Şalpazarı İiçesi Geyikli Köyü Alagavur Mu?
1835 yılı nüfus sayımına göre Geyikli köyünün adı Alagağur olarak kayıtlıdır. Aynı çevrede aynı tarihte bir başka köyün adı da Gağurgıran‘dır.
Kamusta nane anlamına gelen gâg / el-gâg sözcüğü vardır. Mütercim Asım Efendi’nin tercüme eserinde de (Burhân-ı Katı) gâge olarak geçmektedir. Türkçede yarpuz tabir olunduğunu, pekçok çeşitleri içinden berrî, bustanî, cebelî ve nehrî türlerini yazmaktadır. Edebî ve kültürel kaynaklara göz attığımızda bu kelime Arapçadaki harbak, Farsçadaki fûdenec, Yunancadaki fûdanç karşılığı olarak ifade edilmiştir. Türkçedeki karşılığı yarpuz olup bölgemizdeki eski adının gâg (gâge) olduğu anlaşılmaktadır. Yarpuz birçok çeşidi olan yabanî nanedir. Yöremizde ise hem yabanî naneye hem de bahçe nanesine anuk denmektedir. Bu anlamda tüm kokulu bitkilere anuk denmiş olur. Normal şartlarda anuk, yabanî nane türlerinden biridir. Beşikdüzü Oğuz köylerinde ayrıca yabanî ham anuğa atanuğu (at anuğu) denilmektedir.

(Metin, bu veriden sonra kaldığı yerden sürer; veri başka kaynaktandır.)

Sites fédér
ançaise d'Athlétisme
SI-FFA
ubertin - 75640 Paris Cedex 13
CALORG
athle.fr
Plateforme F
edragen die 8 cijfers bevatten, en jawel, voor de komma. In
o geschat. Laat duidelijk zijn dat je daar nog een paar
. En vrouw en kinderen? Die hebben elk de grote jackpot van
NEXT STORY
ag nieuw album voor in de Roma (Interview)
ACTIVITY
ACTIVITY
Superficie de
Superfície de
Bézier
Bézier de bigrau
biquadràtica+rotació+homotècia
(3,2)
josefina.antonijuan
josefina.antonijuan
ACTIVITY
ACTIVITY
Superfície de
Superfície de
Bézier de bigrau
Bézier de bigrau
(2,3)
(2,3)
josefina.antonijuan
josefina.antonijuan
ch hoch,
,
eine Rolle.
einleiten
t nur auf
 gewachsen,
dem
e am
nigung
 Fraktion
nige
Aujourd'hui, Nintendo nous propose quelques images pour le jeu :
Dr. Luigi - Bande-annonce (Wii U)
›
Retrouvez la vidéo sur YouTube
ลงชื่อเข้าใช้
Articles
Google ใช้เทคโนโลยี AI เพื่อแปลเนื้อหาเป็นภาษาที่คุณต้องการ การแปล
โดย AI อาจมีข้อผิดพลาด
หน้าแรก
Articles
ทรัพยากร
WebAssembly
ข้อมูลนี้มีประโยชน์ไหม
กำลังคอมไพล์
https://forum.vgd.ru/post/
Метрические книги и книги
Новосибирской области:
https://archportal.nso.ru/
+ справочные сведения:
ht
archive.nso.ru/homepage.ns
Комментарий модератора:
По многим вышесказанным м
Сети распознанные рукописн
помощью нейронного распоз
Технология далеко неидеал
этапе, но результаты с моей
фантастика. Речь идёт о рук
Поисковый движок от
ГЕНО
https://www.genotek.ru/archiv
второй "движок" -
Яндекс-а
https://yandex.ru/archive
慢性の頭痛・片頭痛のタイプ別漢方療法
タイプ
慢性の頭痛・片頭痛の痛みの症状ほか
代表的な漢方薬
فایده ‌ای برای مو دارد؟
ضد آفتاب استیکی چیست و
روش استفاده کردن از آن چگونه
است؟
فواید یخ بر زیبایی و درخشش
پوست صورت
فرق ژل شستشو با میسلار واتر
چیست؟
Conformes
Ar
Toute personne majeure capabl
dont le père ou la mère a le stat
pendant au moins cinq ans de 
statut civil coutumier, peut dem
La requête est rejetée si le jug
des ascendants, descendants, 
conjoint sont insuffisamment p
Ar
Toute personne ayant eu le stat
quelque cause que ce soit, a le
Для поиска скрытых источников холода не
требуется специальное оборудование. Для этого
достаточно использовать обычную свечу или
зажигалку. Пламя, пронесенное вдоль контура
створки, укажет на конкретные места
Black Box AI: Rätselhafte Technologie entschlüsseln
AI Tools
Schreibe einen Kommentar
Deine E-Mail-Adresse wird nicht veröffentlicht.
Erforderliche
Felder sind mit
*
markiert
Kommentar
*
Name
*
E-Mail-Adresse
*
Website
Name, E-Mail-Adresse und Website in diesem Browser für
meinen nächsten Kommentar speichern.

Bu bitki mahallî kültürdeki yemekler dışında bir de şu şekilde değerlendirilir: Yabanî nane, cevizin yeşil kabuğu veya yaprakları ile ot yığınının içine birkaç kat olacak biçimde yaprak yaprak konulurdu. Bu uygulamayla farenin kış boyu kuru çayırı kesmesinin veya içine yuva yapmasının önlendiği söylenirdi. Bugünse güve olmasın diye tuz serpilir ya da aralara defne yaprağı serilir.
Gâg adı Türkçemizdeki sıfat-fiil eklerini alarak anlam genişlemesi veya ek kalıplaşması yoluyla gâğur adına, muhtemelen bölgemizde genel tür adına dönüşmüş olmalıdır. Buradaki alt türlerden biri olan anuk sözcüğünün günümüzde de yaşıyor olması elimizi güçlendirmektedir. Ayrıca gâğur adının aynı çevrede iki yere ad olması da kültürel kodların çözümlenmesine imkan hazırlamaktadır.
Yukarıdaki bilgiler ışığında bugünkü Şalpazarı Ağırtaş köyünün eski adı Gâğurgıran NANEKIRANI köyü, Geyikli köyünün eski adı olan Alagâğur ise KIRMIZINANE köyü anlamına gelmektedir.
Gavurluk üzerine onlarca anlatı geliştirilerek yazılan alagâvur betimlemeleri -ne yazık ki- yaygınlık kazanmış avam ağzının havas kalemine galebe çaldığının yaşayan canlı bir örneğidir. Zaten aslı unutulanın efsanesi tez türetilir. Bütün efsane ve hikayelerine rağmen bir Oğuz/Türkmen köyünün başkaca isimlerle anılmasını kabul etmek bu saatten sonra olası değildir.